The couple offered to postpone selling their house and rent it to Disharoon instead. She couldn’t believe their kindness.
It’s just cutthroat out there.” - housing advocate Stacey Marron, on the Seattle housing market
But there were hoops to jump through, including an SHA inspection to make sure the house met federal regulations for subsidized tenants.
“We’re so sorry,” Gordon Ellison-Oslin said in a voice mail he left for her afterward. The inspection had turned up lead paint, deemed unsafe for children under 6. It would take $10,000 to fix. “We just don’t have it.”
SHA used its discretion to grant Disharoon another 60 days. But that was likely to be her only extension.
“We’re supposed to get people housed within 120 days,” Setel said. Going much beyond that risks a slap on the wrist from the feds. She said the authority had recently launched new programs to help, including one that recruited willing landlords.
Hard deadline
By September, Disharoon was running out of time even to stay at Solid Ground’s transitional facility. She had gotten an extra month’s grace. Yet, she and the families in the 26 other units there have a hard deadline of Jan. 31 to move out.
The transitional facility is itself transitioning into a place where residents can live permanently — part of a larger movement among nonprofits and local governments away from transitional housing. Driven by federal funding, the new philosophy holds that people need immediate access to long-term housing, explains Solid Ground spokesman Mike Buchman.
Often, this approach translates into sending people into the private market with a subsidy — but unlike in the Section 8 program, it’s usually limited to a few months. That makes some landlords even more wary, according to Daniel Malone, director of the Downtown Emergency Service Center, which has experience using this new model.
Those who eventually move into Solid Ground’s remodeled facility won’t need to worry about that. Neither Disharoon nor any of the building’s current residents, however, have dibs on the place. By virtue of the newest bureaucracy around housing policy, those who haven’t found apartments by the end of January will have to call 211 and go through the system all over again.
As she drove to Lee & Associates Management, Disharoon had reason to be hopeful. By being first in line for the Ravenna apartment, she had beaten out three young women who also presented themselves as would-be tenants.
While they had waited outside, the showing agent had given Disharoon a tour and asked: “Are you 100 percent ready to fill out an application?” If so, Disharoon would need to pay nearly $400 in application and “holding” fees. Disharoon was ready.
When she got to the office, she wrote checks and filled out an application.

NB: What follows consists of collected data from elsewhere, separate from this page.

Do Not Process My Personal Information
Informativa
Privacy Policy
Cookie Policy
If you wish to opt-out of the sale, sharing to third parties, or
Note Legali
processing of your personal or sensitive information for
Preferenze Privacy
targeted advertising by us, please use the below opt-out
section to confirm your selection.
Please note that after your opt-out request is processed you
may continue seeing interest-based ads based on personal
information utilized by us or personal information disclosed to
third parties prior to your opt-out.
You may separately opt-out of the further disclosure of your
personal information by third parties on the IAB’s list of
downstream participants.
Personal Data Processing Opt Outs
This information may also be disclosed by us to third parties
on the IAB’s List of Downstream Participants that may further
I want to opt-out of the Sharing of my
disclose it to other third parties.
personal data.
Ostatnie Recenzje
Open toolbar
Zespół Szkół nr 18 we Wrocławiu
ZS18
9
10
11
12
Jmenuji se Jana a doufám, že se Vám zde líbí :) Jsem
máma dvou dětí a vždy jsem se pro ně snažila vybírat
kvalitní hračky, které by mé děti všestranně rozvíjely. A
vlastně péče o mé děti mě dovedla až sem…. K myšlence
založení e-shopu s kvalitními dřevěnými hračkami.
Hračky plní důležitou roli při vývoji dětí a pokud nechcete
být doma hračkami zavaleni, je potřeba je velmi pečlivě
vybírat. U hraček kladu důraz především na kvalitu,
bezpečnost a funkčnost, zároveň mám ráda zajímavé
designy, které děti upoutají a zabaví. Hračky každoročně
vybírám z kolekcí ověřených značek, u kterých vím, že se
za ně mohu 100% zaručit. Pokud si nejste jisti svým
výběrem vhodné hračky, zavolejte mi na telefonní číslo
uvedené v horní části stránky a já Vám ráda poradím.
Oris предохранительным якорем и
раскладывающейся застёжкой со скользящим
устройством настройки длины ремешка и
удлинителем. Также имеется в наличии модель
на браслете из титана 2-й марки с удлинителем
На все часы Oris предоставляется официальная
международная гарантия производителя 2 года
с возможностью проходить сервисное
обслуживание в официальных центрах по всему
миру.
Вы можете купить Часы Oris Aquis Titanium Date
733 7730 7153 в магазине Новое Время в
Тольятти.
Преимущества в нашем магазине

The next day, however, Disharoon heard from the company’s general manager, who wanted to verify that Disharoon earned 2.5 times the amount of rent, $1,995 a month. Not with her bartender income, she didn’t. That was the point of her voucher.
With the help of her Solid Ground caseworker, she got it sorted out. Still, doubt lingered over her application. SHA’s procedures meant a potential weekslong delay in processing the first rent check.
“I’m sorry, that’s not how it works,” Penney Shelly, Lee & Associates general manager, said in an interview, adding that she wants to be understanding, but doesn’t let anybody move in before they pay rent. The first month may fall to Disharoon.
Then there was the SHA inspection, which the authority won’t do until the unit is empty, on Thursday. That leaves just days to fix any problems before Disharoon is supposed to move in.
“Best gift ever, assuming everything works out,” said Disharoon, whose 36th birthday is weeks away.
If not, her voucher — currently “frozen” while her application is pending — unfreezes. She would then have one day left before it expires.